Featured at World Whisky Day 2017: OOLA was founded in 2010 by owner and master distiller Kirby Kallas-Lewis in the Capitol Hill neighborhood of Seattle, Washington. They remain small but have won several awards for their various gins and vodkas. They also produce whiskey and their Whiskey Discourse series is designed to combine different whiskies to see how they interact under different influences. Other entries experiment with smoke and cask finishes. OOLA Three Shores is included in our All-Canada World Whisky Day by reason that it is made up of one part OOLA Waitsburg Bourbon, one part unknown scotch from the Highland region, and one part Canadian rye. So part of it’s still Canadian! They are sourced separately but aged together for at least a year in American Oak. Read more about OOLA’s adventures with our interview of Kirby in two parts.
Location: Seattle, WA
Maturation: American Oak
Nose: Rye, medicinal, oak, vanilla
Palate: Banana, corn, smoke
Finish: Pear, clove
Comments: A little hot without water, a few drops can mute the edge to help open up and blend the flavors. Some time spent sitting in the glass before you dive in also helps.
Adam – This whiskey is a puzzle for me, but not in a bad way. Knowing the rough elements that make it up, it’s sort of fun to try and find each and taste how they play with one another. It makes for an interesting exercise one doesn’t always get with more homogeneous spirits and allows, as the name of the series directs, a discourse of sorts to happen between the different whiskies. A drop or two of water and twenty minutes really do a world of good in helping all the parts congeal together. My only real complaint is that it is really hard to find the scotch influence in this dram. No matter. Do not be mistaken, OOLA Three Shores is not a Lagavulin 16 or Macallan 15 and is not meant to be. It is creative, American whiskey that causes you to think, savor, and consider.
Jenny – I got sweeter notes in the bottle. But once it was in the glass, it only had that medicinal smell that I don’t really enjoy. With a little water, that light sweet smell returns.

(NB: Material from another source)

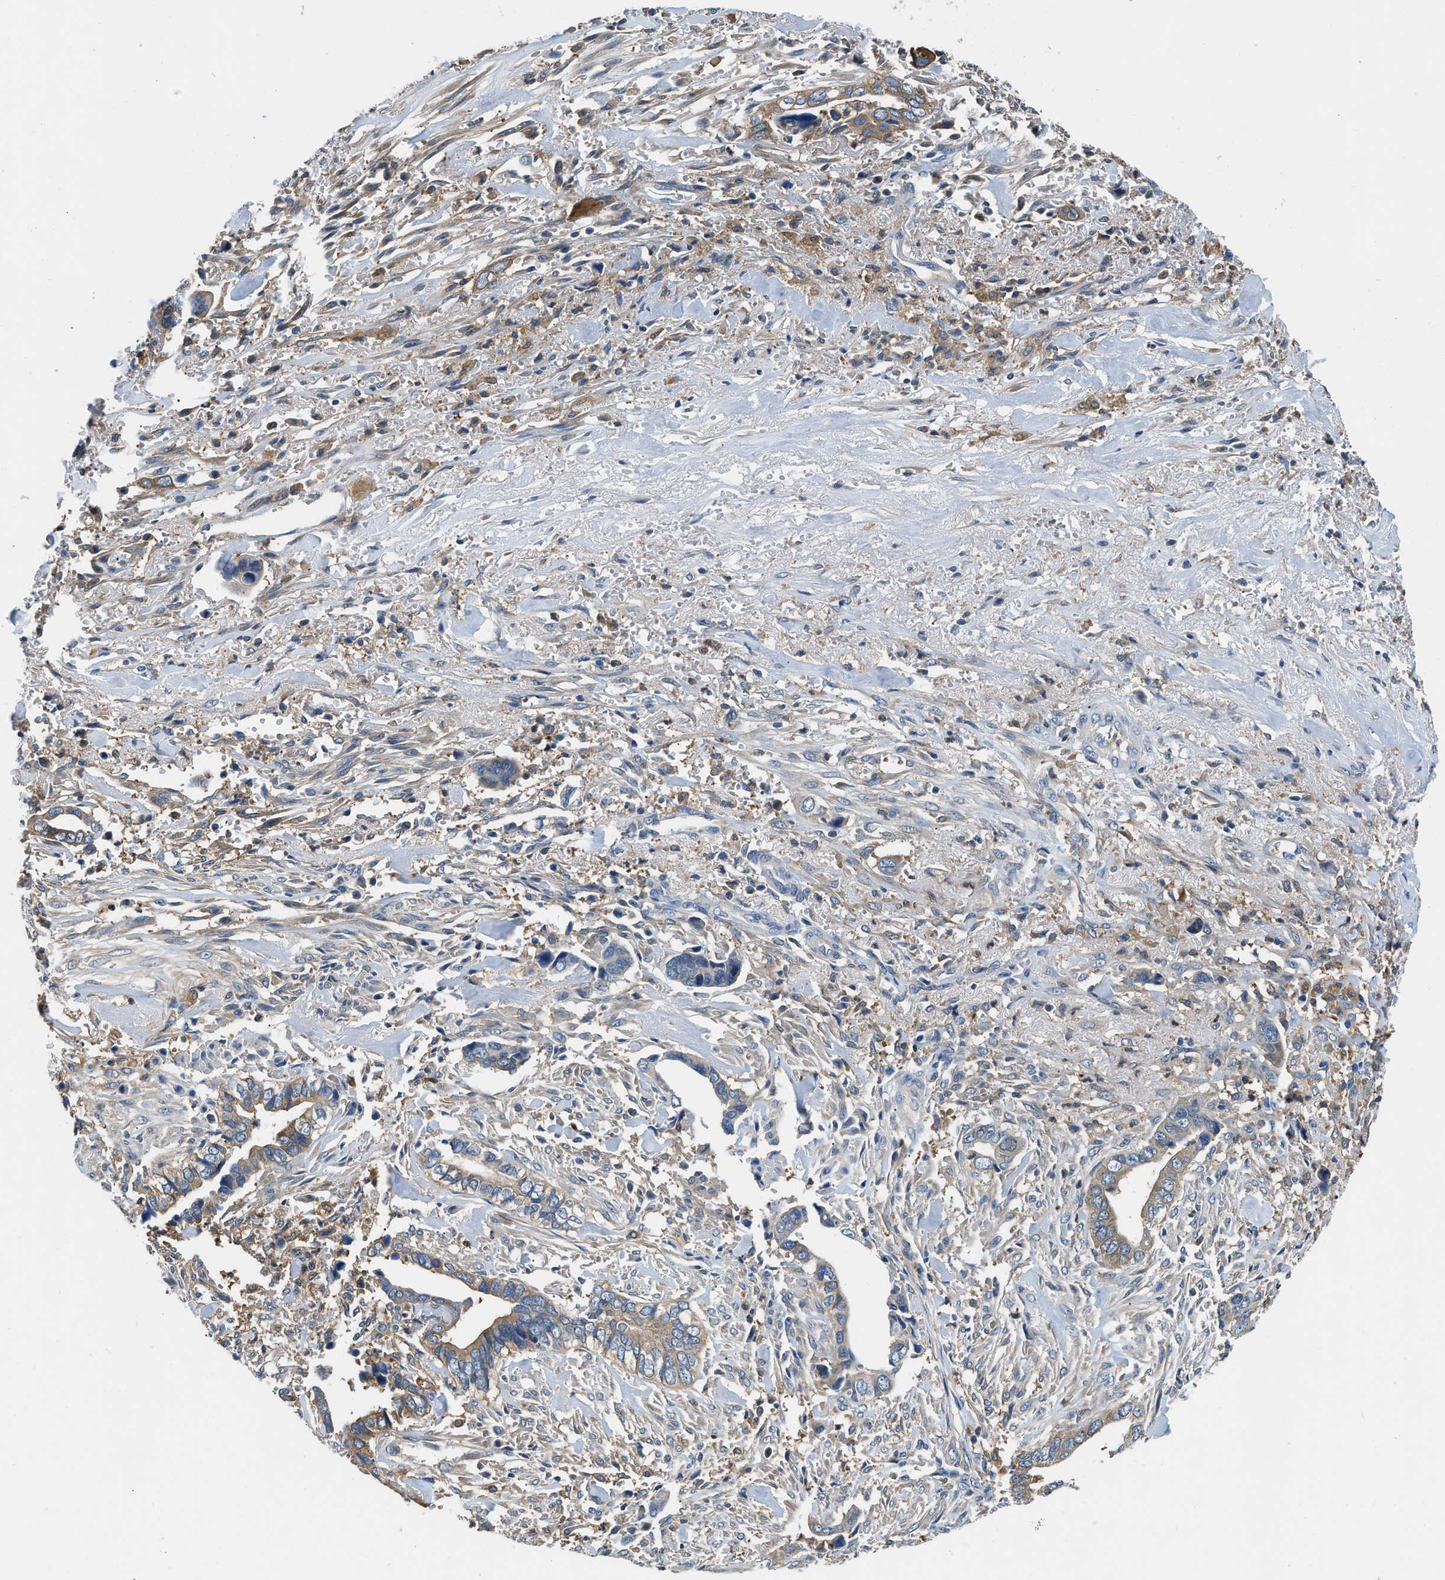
{"staining": {"intensity": "moderate", "quantity": ">75%", "location": "cytoplasmic/membranous"}, "tissue": "liver cancer", "cell_type": "Tumor cells", "image_type": "cancer", "snomed": [{"axis": "morphology", "description": "Cholangiocarcinoma"}, {"axis": "topography", "description": "Liver"}], "caption": "A high-resolution photomicrograph shows immunohistochemistry staining of liver cholangiocarcinoma, which exhibits moderate cytoplasmic/membranous staining in approximately >75% of tumor cells.", "gene": "PKM", "patient": {"sex": "female", "age": 79}}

Meghan – (disclaimer: I don’t like bourbon very much) This was not my favorite from 2017 WWD. The biggest issue I have with the Three Shores is that I can taste each separate whiskey as individual components instead of tasting the dram as a unified drink. In nose, it isn’t quite such an issue. Or, the fact that it smells like a rye and I really like rye whiskey might have something to do with it. The spiciness of the rye helps cloak the sweetness of the bourbon in the nose. Sadly, it does not cover it in the palate or finish. Some Highland aspects of the scotch come through in the palate but the flora/fauna aspect of that region are overrun by the corny sweetness of bourbon. Although the rye spiciness comes back at the finish, the excessive and cloying sweetness of the bourbon takes over, leaving a sticky aftertaste. In my opinion, a blend, even of distinct whiskies, should be like a smoothie: complimentary flavors blended into one drink that, while having nuances of each identifiable, becomes a unique drink that is more than its parts. Three Shores seems to be to be just its parts; I half expect it to separate in the bottle like a vinaigrette. OOLA has an interesting idea but the Three Shores needs some tweaking (more robust scotch, lighter bourbon, more rye) to really stand on its own.
Michael – I definitely thought when I smelled and tasted it that they’re two different drinks. Even when I put water in it, there was a medicinal smell. The bourbon seemed to overwhelm the other two spirits.. It had that sweetness that prevailed. It had some interesting smoke that was okay.
Mary-Fred – I did get the medicinal in the nose, with a little bit of vanilla in the palate initially but that taste went away. It didn’t do much for me.
Peter – Real hot in the beginning, sweet in the aftertaste. A lot of heat. There’s a sweetness that comes through. Not a fan of the finish. Felt like it was sour a bit. Not a citrus-y sour, almost a muddy sour. Unmemorable.